# Zone woes



## Batpig (Sep 27, 2021)

Hey everyone. First post here and just looking for advice. I moved to an acreage with a pretty sizable system. It wasn't well maintained by the previous owner, so I've been spending time getting it back in shape (cleaning filters, replacing heads, etc.) and learning as much as I can about sprinkler systems.

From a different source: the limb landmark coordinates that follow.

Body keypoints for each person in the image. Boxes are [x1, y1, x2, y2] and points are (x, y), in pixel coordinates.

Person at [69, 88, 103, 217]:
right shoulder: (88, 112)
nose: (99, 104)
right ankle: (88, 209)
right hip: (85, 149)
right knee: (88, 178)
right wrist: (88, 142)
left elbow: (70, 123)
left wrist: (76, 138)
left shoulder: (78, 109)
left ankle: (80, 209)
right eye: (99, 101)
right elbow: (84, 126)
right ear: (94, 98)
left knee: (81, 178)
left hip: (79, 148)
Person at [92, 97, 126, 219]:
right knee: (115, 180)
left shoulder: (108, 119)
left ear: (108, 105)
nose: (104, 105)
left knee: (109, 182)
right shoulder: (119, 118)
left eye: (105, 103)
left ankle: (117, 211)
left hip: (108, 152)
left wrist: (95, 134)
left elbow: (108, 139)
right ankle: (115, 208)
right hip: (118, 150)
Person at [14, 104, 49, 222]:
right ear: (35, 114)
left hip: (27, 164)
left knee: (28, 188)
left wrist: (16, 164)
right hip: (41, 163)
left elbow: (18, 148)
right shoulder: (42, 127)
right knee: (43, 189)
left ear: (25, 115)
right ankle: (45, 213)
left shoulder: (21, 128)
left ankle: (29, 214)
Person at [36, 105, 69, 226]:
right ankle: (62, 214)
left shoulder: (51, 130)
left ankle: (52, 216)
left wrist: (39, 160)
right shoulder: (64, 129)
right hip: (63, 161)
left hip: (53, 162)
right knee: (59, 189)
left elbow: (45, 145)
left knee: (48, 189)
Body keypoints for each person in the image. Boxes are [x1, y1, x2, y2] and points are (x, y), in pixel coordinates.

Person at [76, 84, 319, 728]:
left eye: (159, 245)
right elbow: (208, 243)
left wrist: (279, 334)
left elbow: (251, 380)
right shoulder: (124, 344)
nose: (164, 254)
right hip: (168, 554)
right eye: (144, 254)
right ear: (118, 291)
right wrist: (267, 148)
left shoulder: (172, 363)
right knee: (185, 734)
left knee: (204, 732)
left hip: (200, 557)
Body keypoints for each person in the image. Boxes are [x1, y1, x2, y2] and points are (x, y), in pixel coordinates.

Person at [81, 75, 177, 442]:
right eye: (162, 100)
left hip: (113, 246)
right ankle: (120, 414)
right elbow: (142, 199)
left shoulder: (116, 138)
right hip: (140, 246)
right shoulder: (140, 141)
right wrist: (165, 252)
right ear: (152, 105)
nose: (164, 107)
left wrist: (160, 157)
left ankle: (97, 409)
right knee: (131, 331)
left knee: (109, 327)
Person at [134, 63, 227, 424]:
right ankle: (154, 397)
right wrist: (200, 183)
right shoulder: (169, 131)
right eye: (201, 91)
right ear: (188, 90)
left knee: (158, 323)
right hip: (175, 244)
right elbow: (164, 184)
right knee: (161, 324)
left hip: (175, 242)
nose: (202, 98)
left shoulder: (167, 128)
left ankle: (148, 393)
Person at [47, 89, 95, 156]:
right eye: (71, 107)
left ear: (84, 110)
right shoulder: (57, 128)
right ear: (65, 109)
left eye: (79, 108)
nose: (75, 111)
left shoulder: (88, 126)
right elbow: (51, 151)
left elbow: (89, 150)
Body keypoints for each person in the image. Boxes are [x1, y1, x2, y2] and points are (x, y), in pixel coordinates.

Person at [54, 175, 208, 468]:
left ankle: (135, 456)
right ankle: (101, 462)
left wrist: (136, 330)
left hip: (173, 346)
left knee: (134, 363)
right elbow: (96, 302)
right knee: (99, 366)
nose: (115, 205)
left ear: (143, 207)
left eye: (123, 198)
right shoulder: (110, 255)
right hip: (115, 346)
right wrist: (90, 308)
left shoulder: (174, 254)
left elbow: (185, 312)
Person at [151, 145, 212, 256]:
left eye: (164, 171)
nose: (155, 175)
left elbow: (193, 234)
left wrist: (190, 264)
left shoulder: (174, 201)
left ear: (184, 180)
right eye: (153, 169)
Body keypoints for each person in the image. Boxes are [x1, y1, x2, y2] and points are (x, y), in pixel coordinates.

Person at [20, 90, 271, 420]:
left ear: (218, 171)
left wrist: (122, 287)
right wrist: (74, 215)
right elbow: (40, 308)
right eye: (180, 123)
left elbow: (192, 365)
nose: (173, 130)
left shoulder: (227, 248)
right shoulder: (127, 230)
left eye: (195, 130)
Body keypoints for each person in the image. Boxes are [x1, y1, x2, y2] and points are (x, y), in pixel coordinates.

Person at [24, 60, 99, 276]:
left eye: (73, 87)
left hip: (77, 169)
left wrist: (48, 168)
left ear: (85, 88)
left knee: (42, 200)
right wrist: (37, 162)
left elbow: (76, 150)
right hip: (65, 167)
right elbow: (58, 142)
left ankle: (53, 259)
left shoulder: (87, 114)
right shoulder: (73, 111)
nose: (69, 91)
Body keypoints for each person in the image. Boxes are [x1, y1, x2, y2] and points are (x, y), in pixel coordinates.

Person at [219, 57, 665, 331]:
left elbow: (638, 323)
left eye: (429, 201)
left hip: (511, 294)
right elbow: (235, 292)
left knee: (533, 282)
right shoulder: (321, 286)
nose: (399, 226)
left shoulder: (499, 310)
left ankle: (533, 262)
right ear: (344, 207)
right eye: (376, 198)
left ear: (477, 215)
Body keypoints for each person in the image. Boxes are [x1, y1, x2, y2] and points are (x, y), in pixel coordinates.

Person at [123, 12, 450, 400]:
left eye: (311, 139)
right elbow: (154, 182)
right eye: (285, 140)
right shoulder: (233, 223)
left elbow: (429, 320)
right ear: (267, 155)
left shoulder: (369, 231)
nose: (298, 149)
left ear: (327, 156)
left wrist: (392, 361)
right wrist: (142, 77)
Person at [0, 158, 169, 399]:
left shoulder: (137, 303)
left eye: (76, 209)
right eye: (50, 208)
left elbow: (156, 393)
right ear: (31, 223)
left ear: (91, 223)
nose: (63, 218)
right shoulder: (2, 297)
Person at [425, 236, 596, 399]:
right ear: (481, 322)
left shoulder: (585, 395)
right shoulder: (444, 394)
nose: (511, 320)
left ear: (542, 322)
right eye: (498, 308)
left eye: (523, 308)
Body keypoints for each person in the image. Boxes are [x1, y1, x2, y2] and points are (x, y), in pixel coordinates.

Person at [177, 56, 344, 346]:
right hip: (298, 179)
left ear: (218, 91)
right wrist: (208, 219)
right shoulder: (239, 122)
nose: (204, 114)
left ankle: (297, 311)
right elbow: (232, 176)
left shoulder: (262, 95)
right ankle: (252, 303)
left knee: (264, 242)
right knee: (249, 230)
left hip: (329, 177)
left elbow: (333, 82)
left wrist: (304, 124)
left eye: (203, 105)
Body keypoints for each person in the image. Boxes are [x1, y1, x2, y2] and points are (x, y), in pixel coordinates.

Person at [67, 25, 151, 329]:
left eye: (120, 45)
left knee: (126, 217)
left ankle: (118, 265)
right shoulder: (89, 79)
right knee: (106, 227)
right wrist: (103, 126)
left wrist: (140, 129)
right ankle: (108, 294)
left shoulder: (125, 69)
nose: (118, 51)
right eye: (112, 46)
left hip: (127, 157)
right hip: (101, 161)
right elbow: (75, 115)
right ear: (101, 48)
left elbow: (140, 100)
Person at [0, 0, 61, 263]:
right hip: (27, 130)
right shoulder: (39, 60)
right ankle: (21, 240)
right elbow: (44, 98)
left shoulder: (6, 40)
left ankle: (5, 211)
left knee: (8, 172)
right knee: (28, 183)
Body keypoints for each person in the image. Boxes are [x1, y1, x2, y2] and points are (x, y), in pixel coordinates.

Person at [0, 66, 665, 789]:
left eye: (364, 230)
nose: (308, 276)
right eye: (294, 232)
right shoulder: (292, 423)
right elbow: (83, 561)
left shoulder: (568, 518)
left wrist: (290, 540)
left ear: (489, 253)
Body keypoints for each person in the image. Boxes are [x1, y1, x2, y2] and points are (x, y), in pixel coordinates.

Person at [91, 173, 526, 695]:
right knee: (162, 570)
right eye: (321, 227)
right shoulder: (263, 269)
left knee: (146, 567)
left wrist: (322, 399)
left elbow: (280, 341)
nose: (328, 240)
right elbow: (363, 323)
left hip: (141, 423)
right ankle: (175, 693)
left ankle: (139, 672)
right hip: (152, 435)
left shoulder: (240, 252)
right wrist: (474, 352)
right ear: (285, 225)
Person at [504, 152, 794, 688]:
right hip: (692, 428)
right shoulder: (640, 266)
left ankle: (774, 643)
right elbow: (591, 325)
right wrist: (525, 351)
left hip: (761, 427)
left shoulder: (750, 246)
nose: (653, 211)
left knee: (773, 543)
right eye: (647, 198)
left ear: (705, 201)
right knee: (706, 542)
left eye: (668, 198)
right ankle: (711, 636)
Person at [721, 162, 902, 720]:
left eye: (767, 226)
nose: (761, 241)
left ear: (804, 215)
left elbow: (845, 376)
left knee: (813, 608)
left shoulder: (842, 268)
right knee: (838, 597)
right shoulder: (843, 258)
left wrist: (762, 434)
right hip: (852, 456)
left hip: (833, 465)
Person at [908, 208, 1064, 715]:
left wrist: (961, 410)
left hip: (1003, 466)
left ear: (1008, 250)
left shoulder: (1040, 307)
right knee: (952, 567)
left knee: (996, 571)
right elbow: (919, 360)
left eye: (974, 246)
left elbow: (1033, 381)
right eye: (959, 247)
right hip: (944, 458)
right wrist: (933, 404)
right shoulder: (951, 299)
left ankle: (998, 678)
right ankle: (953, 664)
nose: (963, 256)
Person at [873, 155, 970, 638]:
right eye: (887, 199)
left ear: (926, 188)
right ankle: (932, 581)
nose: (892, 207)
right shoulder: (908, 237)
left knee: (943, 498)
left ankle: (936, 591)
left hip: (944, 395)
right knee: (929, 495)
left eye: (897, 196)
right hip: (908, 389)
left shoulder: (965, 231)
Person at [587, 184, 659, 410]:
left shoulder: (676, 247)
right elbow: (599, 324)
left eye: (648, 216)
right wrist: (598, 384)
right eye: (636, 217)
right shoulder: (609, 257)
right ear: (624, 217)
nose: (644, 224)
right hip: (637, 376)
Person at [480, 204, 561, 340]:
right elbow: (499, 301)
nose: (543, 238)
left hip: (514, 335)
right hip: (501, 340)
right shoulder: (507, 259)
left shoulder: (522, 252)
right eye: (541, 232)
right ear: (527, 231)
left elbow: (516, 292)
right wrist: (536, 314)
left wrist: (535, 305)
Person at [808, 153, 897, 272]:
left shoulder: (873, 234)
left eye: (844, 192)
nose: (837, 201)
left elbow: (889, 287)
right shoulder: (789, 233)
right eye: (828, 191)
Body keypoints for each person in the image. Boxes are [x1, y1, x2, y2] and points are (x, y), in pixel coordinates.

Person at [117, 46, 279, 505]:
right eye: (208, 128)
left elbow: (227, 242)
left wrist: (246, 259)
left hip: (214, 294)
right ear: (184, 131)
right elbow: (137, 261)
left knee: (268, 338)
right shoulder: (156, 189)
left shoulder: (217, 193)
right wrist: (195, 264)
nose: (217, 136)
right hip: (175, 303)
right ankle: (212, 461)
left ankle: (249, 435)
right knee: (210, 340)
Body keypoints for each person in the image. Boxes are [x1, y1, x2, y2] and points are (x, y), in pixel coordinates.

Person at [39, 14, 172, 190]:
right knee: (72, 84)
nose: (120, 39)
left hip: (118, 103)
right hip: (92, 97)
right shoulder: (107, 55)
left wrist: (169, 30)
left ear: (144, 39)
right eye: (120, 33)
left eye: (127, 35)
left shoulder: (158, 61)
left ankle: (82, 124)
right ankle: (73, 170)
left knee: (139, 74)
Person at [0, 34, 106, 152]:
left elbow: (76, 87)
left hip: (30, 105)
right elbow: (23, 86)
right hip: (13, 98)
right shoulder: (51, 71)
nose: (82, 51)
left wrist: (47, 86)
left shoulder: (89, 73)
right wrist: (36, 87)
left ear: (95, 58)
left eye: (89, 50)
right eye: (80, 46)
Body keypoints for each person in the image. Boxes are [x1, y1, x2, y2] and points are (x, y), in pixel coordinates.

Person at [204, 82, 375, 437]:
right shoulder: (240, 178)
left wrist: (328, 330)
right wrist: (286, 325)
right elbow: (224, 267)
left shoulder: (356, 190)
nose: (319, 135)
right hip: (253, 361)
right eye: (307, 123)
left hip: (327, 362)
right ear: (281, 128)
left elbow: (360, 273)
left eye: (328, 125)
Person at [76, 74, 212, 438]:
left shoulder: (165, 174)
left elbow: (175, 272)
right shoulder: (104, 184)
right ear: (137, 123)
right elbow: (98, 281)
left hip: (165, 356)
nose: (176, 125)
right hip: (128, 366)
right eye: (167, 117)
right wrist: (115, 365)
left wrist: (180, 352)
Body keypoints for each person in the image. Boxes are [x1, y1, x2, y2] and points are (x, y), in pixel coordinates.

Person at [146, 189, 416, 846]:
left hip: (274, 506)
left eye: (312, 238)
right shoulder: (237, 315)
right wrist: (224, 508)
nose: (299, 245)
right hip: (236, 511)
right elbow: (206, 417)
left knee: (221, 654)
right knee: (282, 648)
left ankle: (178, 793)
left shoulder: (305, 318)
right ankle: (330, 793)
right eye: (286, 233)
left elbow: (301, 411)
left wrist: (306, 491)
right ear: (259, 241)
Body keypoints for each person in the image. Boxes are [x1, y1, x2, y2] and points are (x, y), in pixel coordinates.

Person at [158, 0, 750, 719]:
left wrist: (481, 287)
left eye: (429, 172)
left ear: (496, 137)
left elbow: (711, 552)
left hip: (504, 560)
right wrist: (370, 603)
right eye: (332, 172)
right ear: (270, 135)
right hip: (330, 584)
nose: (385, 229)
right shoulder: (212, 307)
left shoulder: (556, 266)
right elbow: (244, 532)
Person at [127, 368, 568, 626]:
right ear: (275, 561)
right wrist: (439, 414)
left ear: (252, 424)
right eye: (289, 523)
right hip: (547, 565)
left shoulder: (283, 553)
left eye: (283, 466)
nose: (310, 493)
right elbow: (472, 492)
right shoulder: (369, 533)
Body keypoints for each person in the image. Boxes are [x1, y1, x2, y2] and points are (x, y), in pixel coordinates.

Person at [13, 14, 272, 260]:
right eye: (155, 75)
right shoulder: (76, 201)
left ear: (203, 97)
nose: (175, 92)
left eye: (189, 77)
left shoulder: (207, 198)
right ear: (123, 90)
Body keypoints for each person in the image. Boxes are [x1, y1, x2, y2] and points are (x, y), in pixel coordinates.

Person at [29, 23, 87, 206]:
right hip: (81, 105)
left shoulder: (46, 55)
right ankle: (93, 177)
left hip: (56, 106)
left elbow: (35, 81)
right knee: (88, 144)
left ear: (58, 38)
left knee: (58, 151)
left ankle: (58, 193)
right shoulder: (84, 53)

I'm finally to the place where I have a single zone that won't come on. It's fed by an 8 conductor wire where all 7 of the other zones work fine. Zone comes on when either turning the solenoid or opening the bleeder. Solenoid tests good at 40ish ohms. Test at the controller shows open connection while all 7 of the others on this wire show in the 40-45 range. Splices at the valve look clean, with no obvious breaks. Unfortunately all 7 of the other wires are taken, otherwise I'd just try a different one. I just can't imagine a single wire being completely broken while all others are fine. Is there any other possibility I may be overlooking?


----------



## BadDogPSD (Jul 9, 2020)

Will the valve that isn't working turn on manually? You could also swap wires with the adjacent valve to see if it'll turn on.


----------



## Batpig (Sep 27, 2021)

Yes it turns on manually using either the solenoid turn or bleed valve method. The solenoid also tests fine around 40 ohms, so it really appears to be a wiring issue as it tests as a completely open connection at the controller


----------



## MasterMech (Sep 24, 2017)

I'd swap a zone anyways just to confirm the dead strand. Swap it at the controller, if the problem folows the strand, it's wiring, if not, it's the controller. If wiring, and there's no other junction between the controller and the valve box, I'd just run a single strand of direct bury wire out to the box.


----------